Hi! I'm a Torontonian as well.


----------



## LNahid2000 (May 23, 2007)

Yay, Toronto! I went to a couple of the SAS meetups a long time ago (maybe 2008)


----------



## fanatic203 (Jun 23, 2010)

LNahid2000 said:


> Yay, Toronto! I went to a couple of the SAS meetups a long time ago (maybe 2008)


Your name is familiar. I think I met you in 2010 when there were a bunch of SAS meetups, haha.


----------



## joked35 (Oct 13, 2013)

Brampton doesn't count.


----------



## wishin and hopin (Jul 22, 2015)

I'd love to meet up with people... whenever is fine. 1 or 2 or however many of you. Just message me. Dying of boredom this holiday.


----------



## gunner21 (Aug 4, 2012)

BUMP! You guys wanna get something specific going? maybe post times when you're free?


----------



## Awkto Awktavious (May 11, 2011)

I'm available Sat, Sun, Mon anytime.
I need to get out more.


----------



## maria9638 (Dec 25, 2015)

I live near Toronto, wouldn't mind meeting people like me for a change .


----------



## Fixfounded1994 (Feb 19, 2012)

Never been part of these meetups before. I'm totally down for it


----------



## gunner21 (Aug 4, 2012)

Post times people, as well as suggestions on things to do/to go.


----------



## LNahid2000 (May 23, 2007)

How about some chicken and waffles? lol


----------



## maria9638 (Dec 25, 2015)

gunner21 said:


> Post times people, as well as suggestions on things to do/to go.
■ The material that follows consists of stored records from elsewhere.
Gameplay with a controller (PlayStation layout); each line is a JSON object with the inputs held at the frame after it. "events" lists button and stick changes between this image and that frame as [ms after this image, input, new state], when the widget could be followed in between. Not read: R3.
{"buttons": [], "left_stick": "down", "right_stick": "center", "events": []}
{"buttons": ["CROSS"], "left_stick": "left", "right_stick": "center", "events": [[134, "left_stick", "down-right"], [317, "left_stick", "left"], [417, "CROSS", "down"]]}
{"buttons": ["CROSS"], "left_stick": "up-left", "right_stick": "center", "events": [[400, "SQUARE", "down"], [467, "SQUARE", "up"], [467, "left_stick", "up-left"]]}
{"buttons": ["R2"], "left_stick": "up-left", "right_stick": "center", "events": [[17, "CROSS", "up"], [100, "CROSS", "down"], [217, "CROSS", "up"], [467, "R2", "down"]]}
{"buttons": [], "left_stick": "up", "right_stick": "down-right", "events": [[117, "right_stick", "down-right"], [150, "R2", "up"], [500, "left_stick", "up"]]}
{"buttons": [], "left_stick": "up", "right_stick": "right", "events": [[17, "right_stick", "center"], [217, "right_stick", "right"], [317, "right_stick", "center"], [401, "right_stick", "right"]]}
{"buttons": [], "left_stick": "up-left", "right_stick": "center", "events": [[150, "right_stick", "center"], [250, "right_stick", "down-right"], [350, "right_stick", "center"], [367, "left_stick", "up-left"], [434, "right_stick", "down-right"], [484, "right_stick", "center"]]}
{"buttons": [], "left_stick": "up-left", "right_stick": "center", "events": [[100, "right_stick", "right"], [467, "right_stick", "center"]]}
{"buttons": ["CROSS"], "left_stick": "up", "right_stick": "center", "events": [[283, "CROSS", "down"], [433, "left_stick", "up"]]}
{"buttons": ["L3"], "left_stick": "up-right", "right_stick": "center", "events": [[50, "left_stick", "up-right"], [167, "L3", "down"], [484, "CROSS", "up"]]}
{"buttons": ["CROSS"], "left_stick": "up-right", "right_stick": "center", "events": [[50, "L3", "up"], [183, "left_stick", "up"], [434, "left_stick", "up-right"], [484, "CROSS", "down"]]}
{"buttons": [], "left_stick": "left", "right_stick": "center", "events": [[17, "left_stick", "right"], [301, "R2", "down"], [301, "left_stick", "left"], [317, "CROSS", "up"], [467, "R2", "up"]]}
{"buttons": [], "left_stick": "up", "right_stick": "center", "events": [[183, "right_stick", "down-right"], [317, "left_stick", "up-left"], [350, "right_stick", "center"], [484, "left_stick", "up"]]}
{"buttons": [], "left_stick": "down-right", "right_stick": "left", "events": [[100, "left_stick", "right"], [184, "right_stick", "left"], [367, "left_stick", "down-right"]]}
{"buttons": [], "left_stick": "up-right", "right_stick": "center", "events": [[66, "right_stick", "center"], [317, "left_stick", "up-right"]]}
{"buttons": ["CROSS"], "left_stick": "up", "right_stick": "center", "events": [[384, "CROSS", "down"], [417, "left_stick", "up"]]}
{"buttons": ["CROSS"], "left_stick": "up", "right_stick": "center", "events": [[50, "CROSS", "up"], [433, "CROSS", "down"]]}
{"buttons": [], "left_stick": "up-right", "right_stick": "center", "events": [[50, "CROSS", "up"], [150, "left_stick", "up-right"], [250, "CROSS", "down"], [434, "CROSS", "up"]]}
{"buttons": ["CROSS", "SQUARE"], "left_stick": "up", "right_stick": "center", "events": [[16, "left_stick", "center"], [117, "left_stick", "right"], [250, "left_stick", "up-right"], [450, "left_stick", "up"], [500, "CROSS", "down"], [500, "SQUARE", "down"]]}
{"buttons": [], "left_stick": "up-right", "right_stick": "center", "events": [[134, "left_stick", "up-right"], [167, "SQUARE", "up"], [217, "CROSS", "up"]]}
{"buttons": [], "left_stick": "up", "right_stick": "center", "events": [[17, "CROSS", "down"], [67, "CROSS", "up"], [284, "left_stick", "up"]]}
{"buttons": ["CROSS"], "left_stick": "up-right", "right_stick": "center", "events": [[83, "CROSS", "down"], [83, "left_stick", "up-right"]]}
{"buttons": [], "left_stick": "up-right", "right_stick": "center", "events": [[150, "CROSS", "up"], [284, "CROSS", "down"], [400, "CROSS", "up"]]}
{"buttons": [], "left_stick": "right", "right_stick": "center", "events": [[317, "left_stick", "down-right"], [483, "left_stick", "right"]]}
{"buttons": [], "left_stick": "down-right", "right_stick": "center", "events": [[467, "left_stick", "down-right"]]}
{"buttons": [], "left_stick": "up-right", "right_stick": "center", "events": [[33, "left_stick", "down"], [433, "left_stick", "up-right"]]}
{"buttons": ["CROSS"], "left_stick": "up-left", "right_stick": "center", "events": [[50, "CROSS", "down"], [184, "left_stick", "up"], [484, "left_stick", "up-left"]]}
I'm free on weekends to meet up.


----------



## thebigofan (Dec 27, 2014)

I'd be interested in meeting up. I'm mostly free on the weekends.


----------



## Crisigv (Aug 3, 2013)

In the last thread, we never managed to get a meet going. Maybe it'll happen this time. I hope I'd be brave enough to join you.


----------



## gunner21 (Aug 4, 2012)

How about this Friday? Please post suggestions on what you'd want to do? I prefer something oriented around alcohol because it makes me more social, but of course open to other ideas.


----------



## gunner21 (Aug 4, 2012)

281641 said:


> Hi...
> 
> I'm 32 and was diagnosed with Social Phobia in my teens... have had ups and downs but it's been worse in Toronto where I moved a couple years ago - since I was living with my grandma during that time I rarely hung out with anyone... that became comfortable and the norm... so I'm definitely struggling. Due to my work schedule I can never attend the SA Meetup group. I live on my own now which definitely had its plus having SA but I know it's kinda a drawback as well... I've never had anyone over to where I'm living at besides family who live 5 hours away!.
> 
> ...





Twelve Keyz said:


> sure.





Cavale00 said:


> Hi! I'm a Torontonian as well.





fanatic203 said:


> Your name is familiar. I think I met you in 2010 when there were a bunch of SAS meetups, haha.





wishin and hopin said:


> I'd love to meet up with people... whenever is fine. 1 or 2 or however many of you. Just message me. Dying of boredom this holiday.





Awkto Awktavious said:


> I'm available Sat, Sun, Mon anytime.
> I need to get out more.





maria9638 said:


> I live near Toronto, wouldn't mind meeting people like me for a change .





WithMyFaithx said:


> Never been part of these meetups before. I'm totally down for it





LNahid2000 said:


> How about some chicken and waffles? lol





thebigofan said:


> I'd be interested in meeting up. I'm mostly free on the weekends.





Crisigv said:


> In the last thread, we never managed to get a meet going. Maybe it'll happen this time. I hope I'd be brave enough to join you.


...


----------



## Awkto Awktavious (May 11, 2011)

gunner21 said:


> How about this Friday? Please post suggestions on what you'd want to do? I prefer something oriented around alcohol because it makes me more social, but of course open to other ideas.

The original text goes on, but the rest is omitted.